Tuesday, 20 October 2020

This new 4K 3D display from Sony is utterly mind blowing, and it's a real product

RedShark

Sony has debuted the latest attempt to make a glasses-free 3D display. The Spatial Reality Display (SR Display) costs $5000 and is being positioned squarely as a business tool for VFX production or industrial design rather than for consumers.  

https://www.redsharknews.com/this-new-4k-3d-display-from-sony-is-mind-blowing-and-its-a-real-product

The SR Display is a 15.6-inch 4K panel that includes both eye-tracking and embedded lenticular lens array so users can view 3D content with the naked eye.  

A beta tester for the display is The Mill, and it’s not one to risk its reputation on any old tat. So, when Dan Phillips, its executive producer of emerging technology says, “We’ve all seen holographic effects but this is one you can see with your own eyes,” it’s worth giving Sony the benefit of the doubt.  

“This isn’t just a clearer screen moving more pixels around – this is something new,” affirms Andrew Proctor, The Mill’s Creative director.  “You’re not defining a set frame but you’re given a window you find yourself leaning around. It starts the cogs in your brain about what can we do with this.”  

The Spatial Reality Display creates its 3D optical illusion by combining several technologies.   

It is based on a high-speed vision sensor which follows the exact eye position in space, on vertical, horizontal and depth axes simultaneously. The display monitors eye and head movement “down to the millisecond”, while rendering the image instantaneously, based on the location and position of the viewer’s eyes. Sony says this allows creators to interact with their designs “in a highly-realistic virtual, 3D environment, from any angle without glasses.”  

Additionally, Sony has written an original processing algorithm to display content in real-time. This allows the stereoscopic image to appear as smooth as real life, even if the viewer moves around.  

Also on board is a micro optical lens that divides the image into the left and right eyes allowing for autostereoscopic viewing.  

Sony is offering the display up to developers by way of a SDK. This is compatible with games renderers Unity and Unreal Engine and can be used to develop interactive applications in gaming, VR and CAD.   
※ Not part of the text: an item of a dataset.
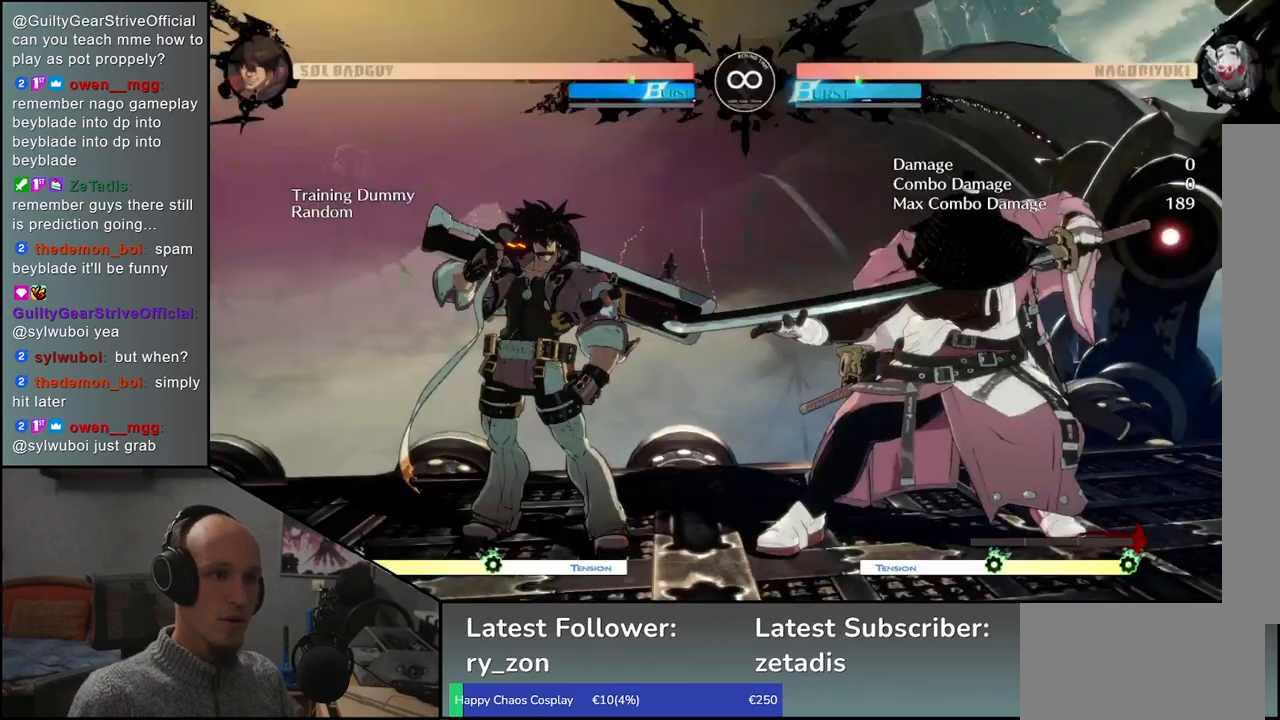
{"buttons": [], "left_stick": "center", "events": []}
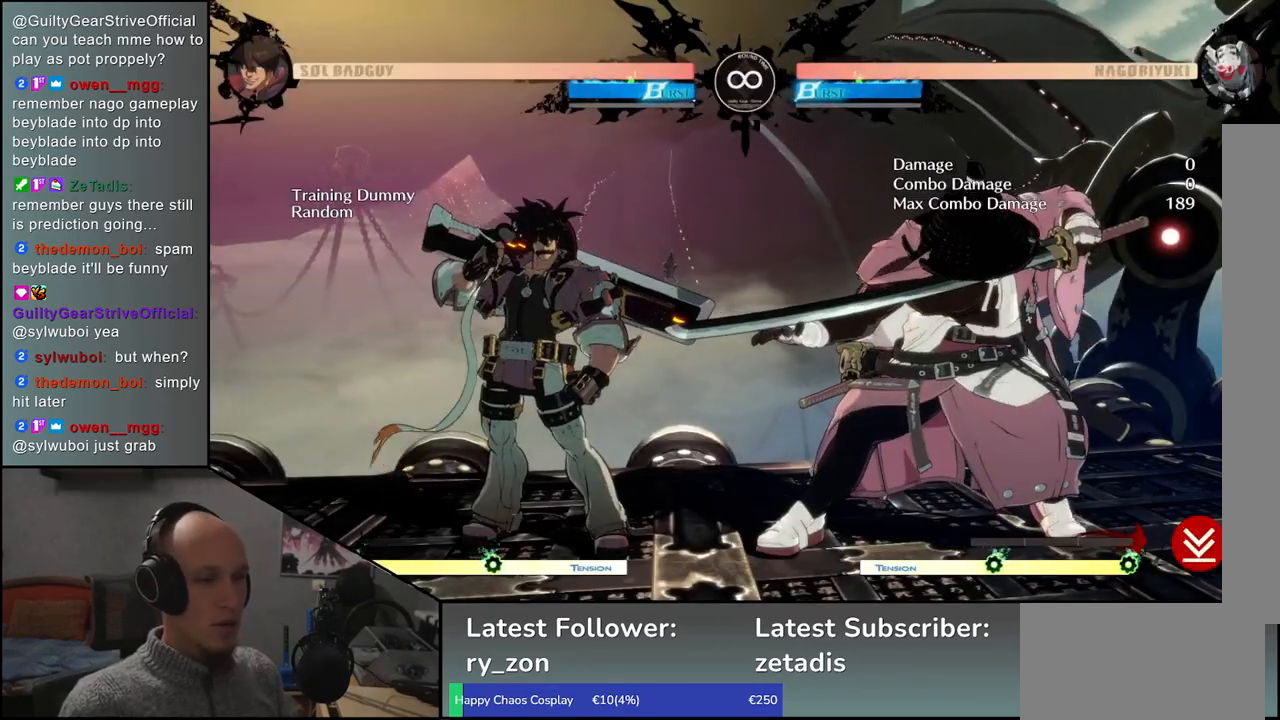
{"buttons": [], "left_stick": "center", "events": []}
Mike Fasulo, president and chief operating officer of Sony Electronics in the U.S said the tech would “advance an entirely new medium and experience for designers and creators everywhere.”  

For example, Sony suggest that in the automotive industry there is potential to integrate the product early on in the new vehicle design ideation process to improve the “tangible nature of the concepts themselves.”   

Indeed, Volkswagen has been testing the display and says it found it useful in multiple applications throughout the training, ideation and design process.  

Sony’s feature production arm Sony Pictures Entertainment also used the SR Display to help visualize characters and concepts in pre-visualization and 3D modelling.  

In a video testimony, The Mill describe building a CG scene of a futuristic car landing on a roof using the display.  

“We had to pare down in terms of camera moves and animation,” explains Proctor. “The things you were trying to achieve with movement with the camera you end up doing with the asset itself. It’s a slight adjustment to storytelling.”  

Unlike the more ambitious holographic displays in development at places like Light Field Lab, Sony’s display is only capable of having 3D content viewed by one person at a time.  

Nonetheless, it more perhaps more important for what it says about the direction of travel. We are moving toward a time when the flat two-dimensional image/screen will be consigned to archaeology.  

The industry is constantly fuelling our desire for audio visual immersion including greater dynamic range, ultra-resolution and sensory fidelity to simulate our real-world input.  

The last wave of stereo 3D a decade ago was a valiant effort to bring us closer to the depth and presence we actually feel in the world around us that stumbled on the need for facial hardware.   

The desire for virtual visual and audio experiences that merge with the physical world will be manifest when the technology becomes fades into the background.   

By the time we get to that point, it’s likely that video and even spatial (three dimensional) video will have birthed a new visual language.  

As architect Keisuke Toyota  says, “This really feels like a step toward remotely communicating in shapes.”